Your Lives Don’t Matter: McLean High School’s Message To Its Students of Color
McLean High School, an otherwise elite public high school nestled in a sleepy, affluent town within the confines of the Capital Beltway, had a simple message for its students of color this week: Your lives don’t matter.
The school’s rock, a traditional center piece of FCPS high schools on which students may advertise charitable causes, clubs, important games, or other school events, was painted this week to read “Blue Lives Matter.” This image, taken from a public group for police officers, shows that rock.

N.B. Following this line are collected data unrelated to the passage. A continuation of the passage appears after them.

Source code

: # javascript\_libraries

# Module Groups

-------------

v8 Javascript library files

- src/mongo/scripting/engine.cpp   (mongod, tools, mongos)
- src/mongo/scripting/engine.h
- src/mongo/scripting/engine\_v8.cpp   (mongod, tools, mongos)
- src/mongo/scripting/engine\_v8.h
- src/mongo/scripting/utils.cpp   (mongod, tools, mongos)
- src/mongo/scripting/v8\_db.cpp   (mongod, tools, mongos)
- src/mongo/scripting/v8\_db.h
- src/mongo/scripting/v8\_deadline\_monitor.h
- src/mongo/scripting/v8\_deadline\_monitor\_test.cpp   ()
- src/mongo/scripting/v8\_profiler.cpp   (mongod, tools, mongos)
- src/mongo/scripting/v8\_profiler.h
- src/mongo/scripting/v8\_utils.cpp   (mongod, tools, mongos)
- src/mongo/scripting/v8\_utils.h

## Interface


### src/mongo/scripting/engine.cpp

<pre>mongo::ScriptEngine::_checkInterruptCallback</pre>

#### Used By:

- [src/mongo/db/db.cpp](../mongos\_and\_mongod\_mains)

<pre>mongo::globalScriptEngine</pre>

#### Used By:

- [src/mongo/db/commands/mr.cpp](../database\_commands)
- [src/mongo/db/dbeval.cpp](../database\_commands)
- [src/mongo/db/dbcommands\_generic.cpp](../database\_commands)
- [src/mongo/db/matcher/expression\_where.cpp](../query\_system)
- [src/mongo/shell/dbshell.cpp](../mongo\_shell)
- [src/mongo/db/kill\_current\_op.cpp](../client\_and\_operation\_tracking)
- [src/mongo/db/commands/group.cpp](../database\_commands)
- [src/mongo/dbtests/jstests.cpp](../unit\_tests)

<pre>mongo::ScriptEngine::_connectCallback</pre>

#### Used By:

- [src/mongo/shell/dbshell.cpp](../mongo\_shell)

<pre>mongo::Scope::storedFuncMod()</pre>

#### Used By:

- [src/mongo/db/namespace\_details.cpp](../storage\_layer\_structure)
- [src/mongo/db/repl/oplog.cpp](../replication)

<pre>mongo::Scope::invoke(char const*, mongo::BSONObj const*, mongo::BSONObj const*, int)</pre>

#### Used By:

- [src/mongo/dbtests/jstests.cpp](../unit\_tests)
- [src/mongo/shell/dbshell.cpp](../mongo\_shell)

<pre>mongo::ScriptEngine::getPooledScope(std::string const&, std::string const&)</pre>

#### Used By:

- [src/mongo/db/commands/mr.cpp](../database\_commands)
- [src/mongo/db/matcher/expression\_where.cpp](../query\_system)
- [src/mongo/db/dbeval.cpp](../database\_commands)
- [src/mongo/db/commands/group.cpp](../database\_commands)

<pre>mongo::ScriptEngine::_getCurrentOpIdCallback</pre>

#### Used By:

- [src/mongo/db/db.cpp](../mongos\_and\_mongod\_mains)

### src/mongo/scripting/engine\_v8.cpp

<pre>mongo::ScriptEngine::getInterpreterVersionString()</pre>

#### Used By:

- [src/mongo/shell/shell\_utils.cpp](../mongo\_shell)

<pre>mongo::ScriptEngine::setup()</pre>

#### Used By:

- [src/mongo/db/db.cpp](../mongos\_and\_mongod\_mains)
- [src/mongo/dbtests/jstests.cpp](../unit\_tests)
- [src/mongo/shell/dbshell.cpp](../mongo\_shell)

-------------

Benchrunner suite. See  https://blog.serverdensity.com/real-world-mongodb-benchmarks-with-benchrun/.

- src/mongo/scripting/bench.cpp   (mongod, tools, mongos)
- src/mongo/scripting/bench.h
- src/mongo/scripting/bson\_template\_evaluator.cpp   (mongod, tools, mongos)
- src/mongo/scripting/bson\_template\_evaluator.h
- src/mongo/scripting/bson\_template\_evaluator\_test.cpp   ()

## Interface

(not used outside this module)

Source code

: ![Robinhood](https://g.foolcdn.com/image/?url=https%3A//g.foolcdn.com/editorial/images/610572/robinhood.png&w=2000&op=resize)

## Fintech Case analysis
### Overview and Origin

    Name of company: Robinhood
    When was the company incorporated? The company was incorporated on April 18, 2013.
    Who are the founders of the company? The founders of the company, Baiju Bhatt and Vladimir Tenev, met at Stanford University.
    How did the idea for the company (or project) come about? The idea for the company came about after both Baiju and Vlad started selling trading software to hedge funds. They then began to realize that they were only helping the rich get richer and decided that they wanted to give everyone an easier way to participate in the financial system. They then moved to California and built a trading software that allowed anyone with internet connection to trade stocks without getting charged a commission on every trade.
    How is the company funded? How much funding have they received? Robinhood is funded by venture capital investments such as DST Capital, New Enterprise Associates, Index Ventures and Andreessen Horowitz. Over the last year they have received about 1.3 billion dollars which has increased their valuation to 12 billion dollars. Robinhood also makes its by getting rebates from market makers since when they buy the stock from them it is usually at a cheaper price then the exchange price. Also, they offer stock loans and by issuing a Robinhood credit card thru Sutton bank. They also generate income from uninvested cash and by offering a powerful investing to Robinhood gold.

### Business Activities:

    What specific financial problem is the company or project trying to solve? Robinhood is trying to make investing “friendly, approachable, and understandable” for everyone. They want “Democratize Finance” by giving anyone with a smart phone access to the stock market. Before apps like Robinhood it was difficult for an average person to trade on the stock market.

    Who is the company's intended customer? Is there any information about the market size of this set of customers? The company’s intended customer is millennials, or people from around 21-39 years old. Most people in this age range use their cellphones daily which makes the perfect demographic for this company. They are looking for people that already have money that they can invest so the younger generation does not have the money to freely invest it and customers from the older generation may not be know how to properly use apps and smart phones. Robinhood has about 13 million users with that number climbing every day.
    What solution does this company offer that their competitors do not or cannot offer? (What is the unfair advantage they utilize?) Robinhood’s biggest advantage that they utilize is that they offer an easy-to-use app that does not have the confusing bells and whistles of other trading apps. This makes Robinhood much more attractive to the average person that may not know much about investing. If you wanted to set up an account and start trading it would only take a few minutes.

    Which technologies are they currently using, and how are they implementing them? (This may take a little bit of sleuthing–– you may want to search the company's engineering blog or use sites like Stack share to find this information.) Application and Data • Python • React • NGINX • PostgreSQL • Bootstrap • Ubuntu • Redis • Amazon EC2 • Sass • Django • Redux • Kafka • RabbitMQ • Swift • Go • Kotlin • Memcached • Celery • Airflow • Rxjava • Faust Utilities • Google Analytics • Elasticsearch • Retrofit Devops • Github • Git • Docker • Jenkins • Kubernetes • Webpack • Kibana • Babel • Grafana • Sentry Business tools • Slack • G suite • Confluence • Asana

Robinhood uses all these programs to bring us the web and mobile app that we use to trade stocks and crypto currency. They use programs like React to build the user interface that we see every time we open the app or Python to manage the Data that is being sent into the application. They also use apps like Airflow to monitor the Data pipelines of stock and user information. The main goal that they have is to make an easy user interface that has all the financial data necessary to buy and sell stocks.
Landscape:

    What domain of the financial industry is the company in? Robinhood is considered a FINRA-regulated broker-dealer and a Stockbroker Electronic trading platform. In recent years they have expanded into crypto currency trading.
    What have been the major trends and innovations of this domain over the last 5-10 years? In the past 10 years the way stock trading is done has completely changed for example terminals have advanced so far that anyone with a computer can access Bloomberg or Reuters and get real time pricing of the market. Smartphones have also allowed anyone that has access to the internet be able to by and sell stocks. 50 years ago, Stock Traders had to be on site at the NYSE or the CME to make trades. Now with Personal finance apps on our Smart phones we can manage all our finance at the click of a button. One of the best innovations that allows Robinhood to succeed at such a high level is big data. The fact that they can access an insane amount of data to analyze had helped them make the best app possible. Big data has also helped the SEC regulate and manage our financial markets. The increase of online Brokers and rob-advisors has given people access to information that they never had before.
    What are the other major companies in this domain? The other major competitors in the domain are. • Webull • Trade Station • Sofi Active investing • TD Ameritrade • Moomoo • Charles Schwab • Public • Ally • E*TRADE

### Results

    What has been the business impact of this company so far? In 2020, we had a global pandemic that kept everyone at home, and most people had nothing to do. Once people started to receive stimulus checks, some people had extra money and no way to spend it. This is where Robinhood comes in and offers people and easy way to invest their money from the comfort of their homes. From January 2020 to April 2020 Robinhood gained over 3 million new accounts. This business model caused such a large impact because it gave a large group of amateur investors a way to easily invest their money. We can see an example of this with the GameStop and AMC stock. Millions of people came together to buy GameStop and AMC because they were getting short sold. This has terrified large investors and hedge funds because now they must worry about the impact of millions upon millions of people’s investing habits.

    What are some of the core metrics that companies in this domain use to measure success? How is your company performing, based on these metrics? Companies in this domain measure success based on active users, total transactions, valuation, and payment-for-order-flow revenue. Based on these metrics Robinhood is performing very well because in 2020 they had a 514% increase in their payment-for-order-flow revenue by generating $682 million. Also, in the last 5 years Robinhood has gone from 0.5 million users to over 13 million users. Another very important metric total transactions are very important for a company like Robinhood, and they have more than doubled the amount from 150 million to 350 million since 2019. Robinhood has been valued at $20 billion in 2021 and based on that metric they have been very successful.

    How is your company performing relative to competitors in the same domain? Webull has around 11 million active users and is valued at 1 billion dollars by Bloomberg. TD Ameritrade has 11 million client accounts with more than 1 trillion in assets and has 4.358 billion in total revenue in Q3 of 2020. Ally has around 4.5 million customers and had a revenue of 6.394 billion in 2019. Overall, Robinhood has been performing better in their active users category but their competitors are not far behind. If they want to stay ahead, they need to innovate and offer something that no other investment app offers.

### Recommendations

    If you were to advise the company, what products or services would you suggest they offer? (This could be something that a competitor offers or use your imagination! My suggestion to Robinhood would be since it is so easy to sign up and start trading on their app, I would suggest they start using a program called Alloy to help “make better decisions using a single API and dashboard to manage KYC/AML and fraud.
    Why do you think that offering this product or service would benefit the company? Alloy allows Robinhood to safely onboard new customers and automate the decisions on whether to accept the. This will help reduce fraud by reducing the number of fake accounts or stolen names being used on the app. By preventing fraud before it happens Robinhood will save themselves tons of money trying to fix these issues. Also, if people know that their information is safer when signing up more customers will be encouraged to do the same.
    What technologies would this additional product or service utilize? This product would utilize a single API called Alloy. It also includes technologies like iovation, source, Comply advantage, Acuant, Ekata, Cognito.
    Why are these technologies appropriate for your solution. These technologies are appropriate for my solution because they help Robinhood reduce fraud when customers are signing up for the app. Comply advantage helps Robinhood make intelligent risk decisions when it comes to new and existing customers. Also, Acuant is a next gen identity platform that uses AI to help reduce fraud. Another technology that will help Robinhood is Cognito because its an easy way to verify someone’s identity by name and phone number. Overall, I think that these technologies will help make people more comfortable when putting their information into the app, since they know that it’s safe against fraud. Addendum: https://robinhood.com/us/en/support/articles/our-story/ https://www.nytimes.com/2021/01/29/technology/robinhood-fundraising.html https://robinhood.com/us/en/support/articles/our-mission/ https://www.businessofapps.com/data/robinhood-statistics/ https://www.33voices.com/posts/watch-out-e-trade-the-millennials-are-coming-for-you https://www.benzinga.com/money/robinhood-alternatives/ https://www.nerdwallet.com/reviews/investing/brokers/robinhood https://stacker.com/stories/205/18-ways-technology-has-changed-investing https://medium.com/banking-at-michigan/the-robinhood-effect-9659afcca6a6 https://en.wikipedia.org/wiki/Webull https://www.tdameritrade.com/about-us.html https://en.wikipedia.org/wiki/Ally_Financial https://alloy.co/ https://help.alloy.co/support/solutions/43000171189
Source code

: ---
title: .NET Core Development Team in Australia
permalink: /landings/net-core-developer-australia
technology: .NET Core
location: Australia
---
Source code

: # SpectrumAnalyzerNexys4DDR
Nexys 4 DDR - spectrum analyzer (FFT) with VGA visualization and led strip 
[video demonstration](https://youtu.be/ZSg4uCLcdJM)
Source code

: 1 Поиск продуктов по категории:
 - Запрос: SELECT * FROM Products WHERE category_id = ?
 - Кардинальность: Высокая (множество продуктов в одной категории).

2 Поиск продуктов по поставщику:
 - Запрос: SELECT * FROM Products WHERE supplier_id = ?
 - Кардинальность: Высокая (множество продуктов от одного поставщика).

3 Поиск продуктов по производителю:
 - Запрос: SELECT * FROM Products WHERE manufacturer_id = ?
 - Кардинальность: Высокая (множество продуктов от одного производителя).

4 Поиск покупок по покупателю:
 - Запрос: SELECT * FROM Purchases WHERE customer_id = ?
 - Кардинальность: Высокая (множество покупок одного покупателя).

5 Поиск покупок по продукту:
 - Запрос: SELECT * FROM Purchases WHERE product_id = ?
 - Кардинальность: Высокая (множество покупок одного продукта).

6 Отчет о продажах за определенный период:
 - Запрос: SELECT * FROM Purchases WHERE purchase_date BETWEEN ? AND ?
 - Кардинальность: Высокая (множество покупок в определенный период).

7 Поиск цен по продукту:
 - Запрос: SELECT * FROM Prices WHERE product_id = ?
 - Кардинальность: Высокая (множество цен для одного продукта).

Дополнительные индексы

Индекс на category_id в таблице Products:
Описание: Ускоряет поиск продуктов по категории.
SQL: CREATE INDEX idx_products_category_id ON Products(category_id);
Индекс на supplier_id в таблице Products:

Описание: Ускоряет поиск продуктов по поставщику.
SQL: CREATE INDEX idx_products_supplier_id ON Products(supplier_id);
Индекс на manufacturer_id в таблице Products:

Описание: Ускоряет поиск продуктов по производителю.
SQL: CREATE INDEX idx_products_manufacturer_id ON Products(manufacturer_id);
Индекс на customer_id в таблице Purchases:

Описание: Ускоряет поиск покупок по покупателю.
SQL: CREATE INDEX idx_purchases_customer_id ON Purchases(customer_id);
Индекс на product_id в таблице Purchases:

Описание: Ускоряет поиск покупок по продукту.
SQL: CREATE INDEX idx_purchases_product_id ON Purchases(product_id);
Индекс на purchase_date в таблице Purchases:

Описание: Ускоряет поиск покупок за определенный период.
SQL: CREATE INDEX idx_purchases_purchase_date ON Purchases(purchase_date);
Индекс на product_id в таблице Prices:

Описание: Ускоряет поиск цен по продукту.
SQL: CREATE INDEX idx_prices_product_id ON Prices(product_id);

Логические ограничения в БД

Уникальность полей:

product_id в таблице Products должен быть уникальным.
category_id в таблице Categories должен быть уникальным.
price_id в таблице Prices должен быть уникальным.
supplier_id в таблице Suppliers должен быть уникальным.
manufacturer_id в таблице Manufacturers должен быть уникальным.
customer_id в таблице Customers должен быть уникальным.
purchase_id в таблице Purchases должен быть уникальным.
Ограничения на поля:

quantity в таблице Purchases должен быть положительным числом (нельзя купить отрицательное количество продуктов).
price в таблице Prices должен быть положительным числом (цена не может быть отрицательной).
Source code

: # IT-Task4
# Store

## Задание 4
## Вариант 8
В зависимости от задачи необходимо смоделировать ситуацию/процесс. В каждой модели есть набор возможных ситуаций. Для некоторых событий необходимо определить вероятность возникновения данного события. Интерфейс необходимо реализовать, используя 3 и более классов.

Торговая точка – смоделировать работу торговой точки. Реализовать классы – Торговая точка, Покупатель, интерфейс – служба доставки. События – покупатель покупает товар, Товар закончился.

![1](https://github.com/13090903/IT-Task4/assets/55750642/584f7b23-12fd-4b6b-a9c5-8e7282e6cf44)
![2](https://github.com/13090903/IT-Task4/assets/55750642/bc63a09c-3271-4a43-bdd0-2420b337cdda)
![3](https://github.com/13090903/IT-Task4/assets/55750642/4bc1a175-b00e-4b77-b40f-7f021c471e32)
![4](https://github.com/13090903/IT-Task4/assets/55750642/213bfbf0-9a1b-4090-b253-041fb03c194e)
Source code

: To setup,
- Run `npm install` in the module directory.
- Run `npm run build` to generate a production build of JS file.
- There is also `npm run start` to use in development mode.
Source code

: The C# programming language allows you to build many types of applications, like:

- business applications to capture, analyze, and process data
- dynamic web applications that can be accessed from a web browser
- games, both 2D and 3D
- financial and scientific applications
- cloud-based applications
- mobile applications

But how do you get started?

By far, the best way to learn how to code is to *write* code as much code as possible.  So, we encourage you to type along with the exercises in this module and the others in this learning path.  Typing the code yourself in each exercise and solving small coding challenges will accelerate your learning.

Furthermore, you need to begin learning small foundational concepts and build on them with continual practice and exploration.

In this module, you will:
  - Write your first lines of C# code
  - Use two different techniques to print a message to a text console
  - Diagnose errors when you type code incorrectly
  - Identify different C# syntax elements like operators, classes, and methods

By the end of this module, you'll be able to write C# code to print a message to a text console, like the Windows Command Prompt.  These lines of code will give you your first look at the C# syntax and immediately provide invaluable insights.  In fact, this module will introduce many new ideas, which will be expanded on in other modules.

It may seem extreme, but within the context of the ever-strained relationship between people of color in America and the police officers who kill — and blindly defend those who kill– McLean High School chose to stand against its students of color. The slogan “blue lives matter,” coined as a reactionary antithesis to the rallying cry “black lives matter,” which in turn was debuted in reaction to the extrajudicial murders of unarmed black men and women, has been used as a means of silencing activists and minorities nationwide. As Ivy Kleinbart, a professor at Syracuse University notes, the “blue lives matter” slogan “pits police lives against black lives, suggesting that we must pick sides.” The highly politicised slogan brings with it the implications that in the often murky world of criminal and racial justice, McLean High School has already picked a side.
It seems an odd choice for as unobtrusive an institution as McLean High School, notably, the administration of the school barred its Muslim Student Assosciation from posting anti-racism posters, and prohibited its award-winning theatre department from producing the Tony-Award winning musical ‘Spring Awakening.’
Certainly it cannot be expected that a school with fewer than 15% non-asian minority students will have perfect, or even admirable, racial sensitivity. There should, however, be the expectation that a public high school refrain from making any endorsements in deeply controversial and personal issues, as any such endorsements will inevitably anger some faction of taxpayers or beneficiaries of the services the school provides.
For now, it appears McLean High School has made its choice, and it is one that serves exclusively to alienate its students of color.